My point was made more in jest, and supposed to point out the irony of the communities' changing expectations of what documentation should be like. I predict that in a few years we'll be circling back to prioritizing writing software documentation well. (Kind of like how everybody was hating on XML for the past 20 years and it's now having a renaissance because it actually does what it's supposed to well very well.)
I'm amazed by how divisive it is. I've also been using it to significantly increase my productivity, be that documenting things or having it mutate code via natural language or various other tasks. I feel that if you keep in mind that hallucination is something that can happen, then you can somewhat mitigate that by prompting it in certain ways. E.g. asking for unit tests to verify generated functions, among other things.
I find this tool so useful, that I scratch my head when I read about how dismissive some people are of it.
I think one of the reasons why Python got such a reputation for good docs is because its primary competitors back in the day were Perl and Ruby. Ruby has horrible documentation to this day, and Perl has extensive docs that are difficult to navigate; in comparison with either, Python was definitely superior.
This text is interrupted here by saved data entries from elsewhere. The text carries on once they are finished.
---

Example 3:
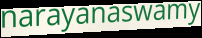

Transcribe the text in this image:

narayanaswamy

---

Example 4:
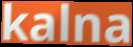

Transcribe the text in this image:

kalna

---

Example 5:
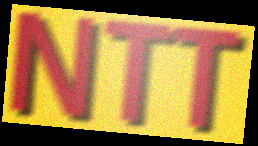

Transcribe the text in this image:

NTT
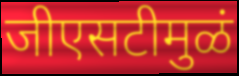
जीएसटीमुळं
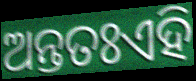
ଅନ୍ତତଃଏହି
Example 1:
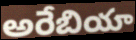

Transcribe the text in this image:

అరేబియా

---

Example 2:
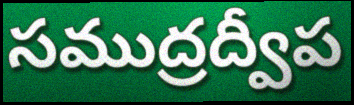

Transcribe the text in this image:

సముద్రద్వీప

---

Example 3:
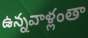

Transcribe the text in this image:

ఉన్నవాళ్లంతా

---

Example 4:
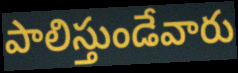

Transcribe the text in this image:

పాలిస్తుండేవారు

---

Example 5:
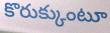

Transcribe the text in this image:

కొరుక్కుంటూ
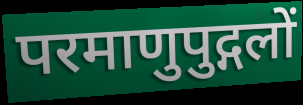
परमाणुपुद्गलों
I believe the exact opposite. If one could prove that text has not been generated by an AI, that would have immense value. StackOverflow has a built-in validation process ("mark as the solution"), which says that some human found that it solved the problem. Doesn't mean it's correct, but still, that's something.
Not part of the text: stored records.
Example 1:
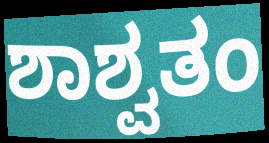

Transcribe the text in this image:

ಶಾಶ್ವತಂ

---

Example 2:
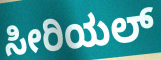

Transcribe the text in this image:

ಸೀರಿಯಲ್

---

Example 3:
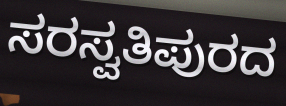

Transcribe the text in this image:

ಸರಸ್ವತಿಪುರದ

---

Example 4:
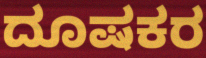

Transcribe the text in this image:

ದೂಷಕರ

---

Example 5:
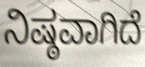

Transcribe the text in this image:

ನಿಷ್ಠವಾಗಿದೆ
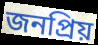
জনপ্রিয়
I really wonder what impact ChatGPT will have on search engines. I could imagine that the first 4 pages of Google/Bing results end up being autogenerated stuff, and it will just make it harder to find trustworthy information.
For now, but perhaps we are at a level where enough knowledge is there that future solutions can be inferred from the past ones and documentation/code of libraries available on the internet.
where are they going to get a steady fresh firehose of data comparable to stackoverflows? who are the magical entities that will be feeding them all these inputs for bing to claim all the fame?